I don't make a habit of responding to other columns in this paper, but I would like to add something to one that appeared Thursday by Esther Cepeda.
The headline was "Hang-ups with official languages," and concerned her belief that English will continue to grow as a common tongue and will "neither prevent nor degrade multilingualism." I tend to agree with that.
For me, the question of what language should be spoken where is a pretty simple one to answer. If I moved to France, I would expect to have to learn French, but I would be most grateful to anyone who accommodated me in English while I learned French. I also wouldn't want anyone telling me I had to renounce English. As a part of free expression, I would expect to be able to speak whatever language I wanted most of the time (at home, for example), with the understanding that in certain instances I'd be expected to use French (say, in reading road signs). That's what I would expect to do if I moved there, and it's what I expect people to do who move here.
It's a compromise. As Cepeda contends, making it English-first instead of English-only would be a lot a more logical and feel like less of an assault on someone's heritage.
Where I draw a distinction is with the importance of what's being communicated. In some instances it becomes imperative that people not just learn to get by in English but to master it.
I have spent more time than I care to remember in the past couple of years in numerous hospitals, both as a patient and as a visitor with family members.
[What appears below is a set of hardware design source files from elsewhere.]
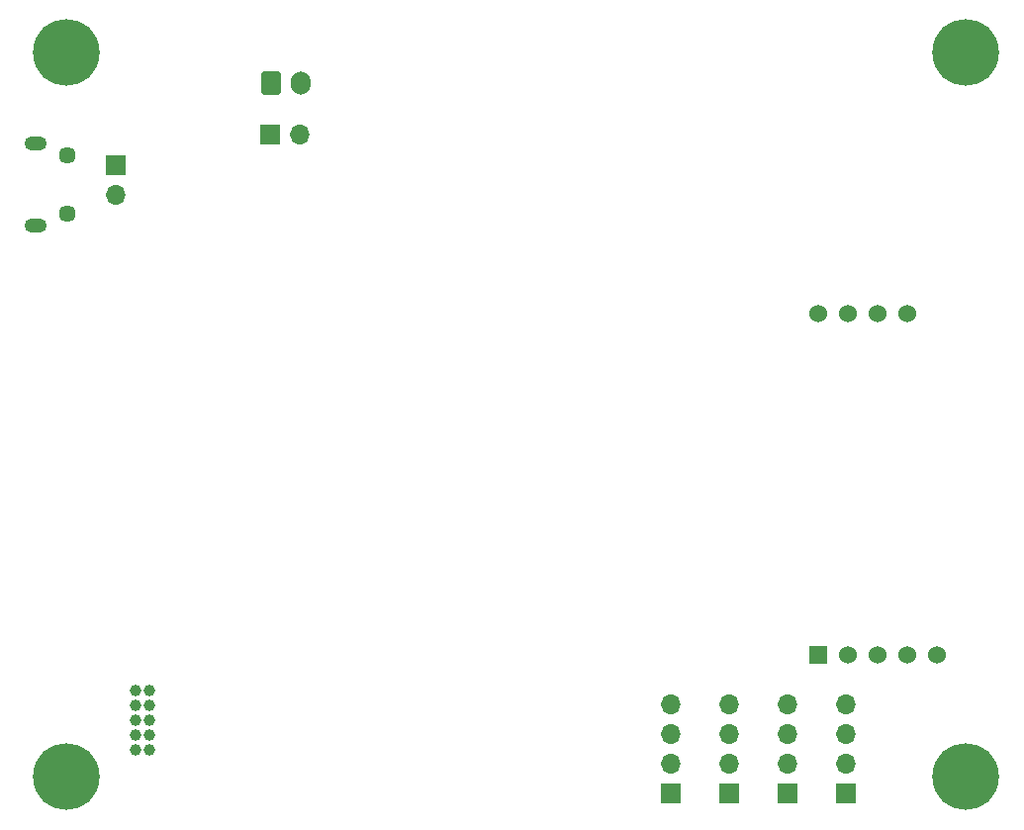
<source format=gbr>
%TF.GenerationSoftware,KiCad,Pcbnew,(5.99.0-8928-gc255dede17)*%
%TF.CreationDate,2021-02-24T20:07:14-08:00*%
%TF.ProjectId,smbpcb,736d6270-6362-42e6-9b69-6361645f7063,rev?*%
%TF.SameCoordinates,Original*%
%TF.FileFunction,Soldermask,Bot*%
%TF.FilePolarity,Negative*%
%FSLAX46Y46*%
G04 Gerber Fmt 4.6, Leading zero omitted, Abs format (unit mm)*
G04 Created by KiCad (PCBNEW (5.99.0-8928-gc255dede17)) date 2021-02-24 20:07:14*
%MOMM*%
%LPD*%
G01*
G04 APERTURE LIST*
G04 Aperture macros list*
%AMRoundRect*
0 Rectangle with rounded corners*
0 $1 Rounding radius*
0 $2 $3 $4 $5 $6 $7 $8 $9 X,Y pos of 4 corners*
0 Add a 4 corners polygon primitive as box body*
4,1,4,$2,$3,$4,$5,$6,$7,$8,$9,$2,$3,0*
0 Add four circle primitives for the rounded corners*
1,1,$1+$1,$2,$3*
1,1,$1+$1,$4,$5*
1,1,$1+$1,$6,$7*
1,1,$1+$1,$8,$9*
0 Add four rect primitives between the rounded corners*
20,1,$1+$1,$2,$3,$4,$5,0*
20,1,$1+$1,$4,$5,$6,$7,0*
20,1,$1+$1,$6,$7,$8,$9,0*
20,1,$1+$1,$8,$9,$2,$3,0*%
G04 Aperture macros list end*
%ADD10R,1.700000X1.700000*%
%ADD11O,1.700000X1.700000*%
%ADD12R,1.524000X1.524000*%
%ADD13C,1.524000*%
%ADD14O,1.900000X1.200000*%
%ADD15C,1.450000*%
%ADD16C,1.000000*%
%ADD17C,5.700000*%
%ADD18RoundRect,0.250000X-0.600000X-0.750000X0.600000X-0.750000X0.600000X0.750000X-0.600000X0.750000X0*%
%ADD19O,1.700000X2.000000*%
G04 APERTURE END LIST*
D10*
%TO.C,EXT_BATT1*%
X50775000Y-39900000D03*
D11*
X53315000Y-39900000D03*
%TD*%
D10*
%TO.C,AUX_CONN2*%
X90000000Y-96300000D03*
D11*
X90000000Y-93760000D03*
X90000000Y-91220000D03*
X90000000Y-88680000D03*
%TD*%
D12*
%TO.C,U6*%
X97655000Y-84437500D03*
D13*
X100195000Y-84437500D03*
X102735000Y-84437500D03*
X105275000Y-84437500D03*
X107815000Y-84437500D03*
X97655000Y-55227500D03*
X100195000Y-55227500D03*
X102735000Y-55227500D03*
X105275000Y-55227500D03*
%TD*%
D14*
%TO.C,J1*%
X30662500Y-40700000D03*
X30662500Y-47700000D03*
D15*
X33362500Y-41700000D03*
X33362500Y-46700000D03*
%TD*%
D16*
%TO.C,J2*%
X39220000Y-92540000D03*
X40380000Y-92540000D03*
X39220000Y-91270000D03*
X40380000Y-91270000D03*
X39220000Y-90000000D03*
X40380000Y-90000000D03*
X39220000Y-88730000D03*
X40380000Y-88730000D03*
X39220000Y-87460000D03*
X40380000Y-87460000D03*
%TD*%
D17*
%TO.C,*%
X33295000Y-94885000D03*
%TD*%
D10*
%TO.C,5V_IN1*%
X37500000Y-42525000D03*
D11*
X37500000Y-45065000D03*
%TD*%
D17*
%TO.C,REF\u002A\u002A*%
X110295000Y-32885000D03*
%TD*%
D10*
%TO.C,AUX_CONN1*%
X85000000Y-96300000D03*
D11*
X85000000Y-93760000D03*
X85000000Y-91220000D03*
X85000000Y-88680000D03*
%TD*%
D17*
%TO.C,MOUNT4*%
X110295000Y-94885000D03*
%TD*%
D18*
%TO.C,BT1*%
X50845000Y-35532500D03*
D19*
X53345000Y-35532500D03*
%TD*%
D17*
%TO.C,REF\u002A\u002A*%
X33295000Y-32885000D03*
%TD*%
D10*
%TO.C,AUX_CONN3*%
X95000000Y-96300000D03*
D11*
X95000000Y-93760000D03*
X95000000Y-91220000D03*
X95000000Y-88680000D03*
%TD*%
D10*
%TO.C,AUX_CONN4*%
X100000000Y-96300000D03*
D11*
X100000000Y-93760000D03*
X100000000Y-91220000D03*
X100000000Y-88680000D03*
%TD*%
M02*

</source>
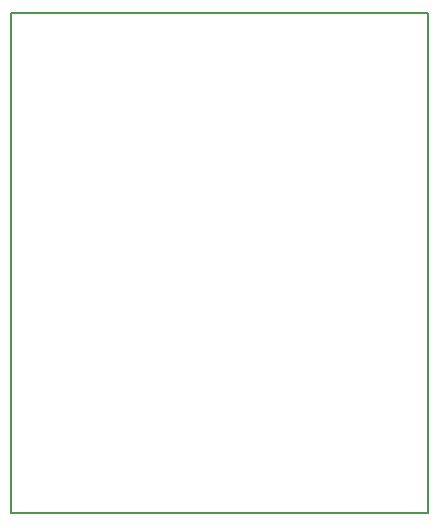
<source format=gm1>
%FSLAX24Y24*%
%MOIN*%
%SFA1B1*%

%IPPOS*%
%ADD43C,0.005900*%
%LNpcb-1*%
%LPD*%
G54D43*
X9450Y7500D02*
Y24150D01*
Y7500D02*
X23350D01*
Y24150*
X9450D02*
X23350D01*
M02*
</source>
One of the things I've noticed in that time is the growing number of health care professionals who are here from other countries. All have been capable, dedicated people who do an often thankless job, and their country of origin matters not one bit.
But the language barrier some bring with them does.
When you are trying to communicate with a nurse, doctor or technician, it's not just about how much they know about medicine. It's how much they understand you and vice-versa, which means it's also about how much English they know and how well they speak it.
Someone emailed me last week to ask what I thought about offering opinions based on anecdotes instead of reporting and research. That person has a good point because we see lots of stories that get blown out of proportion thanks to just that: Two or three shark attacks in a short period of time a few years ago and suddenly it was The Year of the Shark, when in fact, there were fewer attacks than the previous year. But sometimes it doesn't really matter whether evidence is anecdotal or statistical. When health care professionals have to be asked numerous times to repeat themselves because their English is so poor that you can't understand what they're telling you, that's a problem. And it certainly doesn't make me confident that they're understanding me.
And in the unlikely event that it's just my family and I, that only we managed to find the only doctors and nurses in all of America whose English is poor, well, then on behalf of my family, we'd like to ask that they do better just for us, seeing as how our lives can depend on it and all.
I believe in the melting pot, as long as everyone follows the law and the rules, which are sometimes not the same thing. We don't need a national law that requires every soul to speak perfect English. For most people who immigrate here, learning enough English to get by is probably just fine.
Most medical schools and nursing programs, however, do have rules about English proficiency, but they vary. Some are very demanding while others use words like "minimum requirement." That minimum requirement ought to be a high bar, and it ought to be consistent across the board. Otherwise, efforts as noble and important as healing the sick and saving lives are hindered when health care workers and their patients can't communicate effectively.